A quasi due mesi dall’inizio dell’offensiva dell’esercito turco, l’Agenzia Dire ha organizzato, a Roma “Rojava – Sguardo oltre la guerra”, un incontro per fare il punto con voci ed esponenti di organizzazioni attive nel nord della Siria. Protagoniste sono state le donne: Haskar Kirmizigul, rappresentante del Movimento delle donne curde e del Comitato Jineologi Europa, e Martina Pignatti, dell’ong Un ponte per (Upp). La prima ha spiegato: “Le donne curde non vanno viste solo come combattenti. La loro partecipazione nelle forze di autodifesa è importante, ma non va sottovalutato il loro ruolo nel sistema democratico del Rojava”, un’amministrazione autonoma nel nord-est della Siria.

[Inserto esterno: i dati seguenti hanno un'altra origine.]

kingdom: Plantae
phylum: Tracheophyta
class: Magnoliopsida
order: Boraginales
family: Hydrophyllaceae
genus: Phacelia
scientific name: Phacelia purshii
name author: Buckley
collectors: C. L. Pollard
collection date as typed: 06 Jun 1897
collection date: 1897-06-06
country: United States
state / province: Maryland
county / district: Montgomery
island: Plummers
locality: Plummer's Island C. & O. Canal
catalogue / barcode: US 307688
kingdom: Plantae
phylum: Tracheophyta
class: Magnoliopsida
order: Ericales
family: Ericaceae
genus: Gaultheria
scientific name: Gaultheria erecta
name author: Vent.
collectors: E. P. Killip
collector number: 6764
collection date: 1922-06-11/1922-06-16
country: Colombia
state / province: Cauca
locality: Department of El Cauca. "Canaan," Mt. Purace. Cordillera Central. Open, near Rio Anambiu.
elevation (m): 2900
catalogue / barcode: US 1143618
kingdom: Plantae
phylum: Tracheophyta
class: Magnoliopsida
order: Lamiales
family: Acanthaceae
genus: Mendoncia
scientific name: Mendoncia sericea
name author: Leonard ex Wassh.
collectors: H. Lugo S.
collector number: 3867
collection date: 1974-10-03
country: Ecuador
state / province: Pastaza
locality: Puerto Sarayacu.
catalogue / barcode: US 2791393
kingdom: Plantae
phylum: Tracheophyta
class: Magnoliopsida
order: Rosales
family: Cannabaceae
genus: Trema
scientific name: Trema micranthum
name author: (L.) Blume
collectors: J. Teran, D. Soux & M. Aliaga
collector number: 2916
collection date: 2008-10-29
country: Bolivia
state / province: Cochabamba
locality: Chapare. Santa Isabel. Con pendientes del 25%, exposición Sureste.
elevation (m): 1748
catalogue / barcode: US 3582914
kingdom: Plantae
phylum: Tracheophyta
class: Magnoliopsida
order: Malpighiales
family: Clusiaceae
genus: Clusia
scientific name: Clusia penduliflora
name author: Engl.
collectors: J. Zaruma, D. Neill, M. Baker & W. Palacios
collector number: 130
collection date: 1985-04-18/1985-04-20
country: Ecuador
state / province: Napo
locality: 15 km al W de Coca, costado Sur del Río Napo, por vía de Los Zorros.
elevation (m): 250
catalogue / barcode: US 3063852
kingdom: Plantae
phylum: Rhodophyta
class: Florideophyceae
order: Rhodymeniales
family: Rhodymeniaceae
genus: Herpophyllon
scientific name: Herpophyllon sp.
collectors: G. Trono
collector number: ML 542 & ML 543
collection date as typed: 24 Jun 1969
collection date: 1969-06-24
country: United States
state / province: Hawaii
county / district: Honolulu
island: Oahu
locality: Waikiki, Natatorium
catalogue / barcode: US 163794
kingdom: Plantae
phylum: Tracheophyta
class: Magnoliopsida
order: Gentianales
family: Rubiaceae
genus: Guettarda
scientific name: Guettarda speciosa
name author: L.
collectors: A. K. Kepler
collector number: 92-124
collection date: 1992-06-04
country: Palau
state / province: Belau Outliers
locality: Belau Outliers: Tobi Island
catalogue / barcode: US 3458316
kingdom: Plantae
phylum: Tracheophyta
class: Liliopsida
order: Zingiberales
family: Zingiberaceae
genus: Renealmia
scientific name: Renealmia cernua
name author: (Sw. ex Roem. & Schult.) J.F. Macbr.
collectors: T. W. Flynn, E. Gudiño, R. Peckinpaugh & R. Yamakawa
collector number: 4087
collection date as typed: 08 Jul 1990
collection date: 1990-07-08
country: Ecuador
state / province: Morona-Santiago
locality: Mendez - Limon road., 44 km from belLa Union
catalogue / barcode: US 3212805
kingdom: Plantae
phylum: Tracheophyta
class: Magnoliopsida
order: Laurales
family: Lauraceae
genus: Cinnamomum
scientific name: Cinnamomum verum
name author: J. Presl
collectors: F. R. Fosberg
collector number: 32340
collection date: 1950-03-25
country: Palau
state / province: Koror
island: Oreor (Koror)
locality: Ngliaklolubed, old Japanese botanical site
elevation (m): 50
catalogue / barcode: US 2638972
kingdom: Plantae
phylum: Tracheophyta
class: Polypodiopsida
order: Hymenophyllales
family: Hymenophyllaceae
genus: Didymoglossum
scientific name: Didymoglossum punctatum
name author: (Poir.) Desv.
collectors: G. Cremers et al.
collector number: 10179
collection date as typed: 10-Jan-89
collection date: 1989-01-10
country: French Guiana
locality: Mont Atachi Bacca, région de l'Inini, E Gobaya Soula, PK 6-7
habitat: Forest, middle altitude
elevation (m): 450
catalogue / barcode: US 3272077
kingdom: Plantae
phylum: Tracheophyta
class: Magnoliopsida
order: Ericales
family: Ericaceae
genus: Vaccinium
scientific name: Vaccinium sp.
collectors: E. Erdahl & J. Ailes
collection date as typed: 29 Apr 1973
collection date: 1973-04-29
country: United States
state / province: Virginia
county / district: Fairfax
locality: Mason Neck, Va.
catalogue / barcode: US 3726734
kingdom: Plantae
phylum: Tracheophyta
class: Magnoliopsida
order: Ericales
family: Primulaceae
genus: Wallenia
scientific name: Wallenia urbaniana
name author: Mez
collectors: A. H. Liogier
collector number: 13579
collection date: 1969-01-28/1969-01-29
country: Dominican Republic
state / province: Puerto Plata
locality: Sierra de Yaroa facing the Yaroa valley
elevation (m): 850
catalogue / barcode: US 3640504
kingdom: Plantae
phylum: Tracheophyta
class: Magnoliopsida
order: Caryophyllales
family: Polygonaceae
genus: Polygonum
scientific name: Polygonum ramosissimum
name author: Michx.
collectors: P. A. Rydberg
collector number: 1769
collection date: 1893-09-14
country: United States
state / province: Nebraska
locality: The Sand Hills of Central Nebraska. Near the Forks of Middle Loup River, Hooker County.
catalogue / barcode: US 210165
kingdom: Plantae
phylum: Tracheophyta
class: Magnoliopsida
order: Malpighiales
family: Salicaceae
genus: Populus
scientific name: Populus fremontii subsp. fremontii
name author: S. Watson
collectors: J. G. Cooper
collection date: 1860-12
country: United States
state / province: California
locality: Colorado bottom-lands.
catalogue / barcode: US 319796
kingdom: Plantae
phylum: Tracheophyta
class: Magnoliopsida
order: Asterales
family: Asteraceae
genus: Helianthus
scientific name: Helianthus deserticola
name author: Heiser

Purtroppo, ha osservato, “l’aggressione della Turchia punta a cancellare anche questa nostra partecipazione”. In realtà, ha affermato Kirmizigul, le donne curde della Siria nord-orientale “ricoprono ruoli di leadership nelle diverse istituzioni della regione”. Infatti, ha aggiunto, “le donne curde s’impegnano per cambiare la mentalità della società”. Sin dalla sconfitta dell’Isis “anche i problemi all’interno delle famiglie vengono risolti dalle donne: potete ben capire – ha sostenuto – che questo è un cambiamento radicale dal punto di vista culturale”.
Kirmizigul ha ricordato che tutto ciò è sostenuto anche attraverso una base teorica, “la ‘Jineoloji’, che può essere tradotta come scienza delle donne, che viene insegnata a tutte le donne della regione affinché si possano sradicare i problemi che nascono dal sistema sociale fondato sul patriarcato”. Questa forma di pensiero viene insegnata “dalle elementari sino ad arrivare alla facoltà Jineoloji nell’Università di Rojava”.
Martina Pignatti, direttrice dei Programmi di cooperazione di “Un ponte per…”, ha sottolineato l’urgenza di sostenere materialmente territori come la Rojava, così come è accaduto con l’ultimo carico arrivato: ad esempio, coperte, tende, kit igienico sanitari. Al tempo stesso, si deve bloccare la vendita di armi da parte di aziende italiane.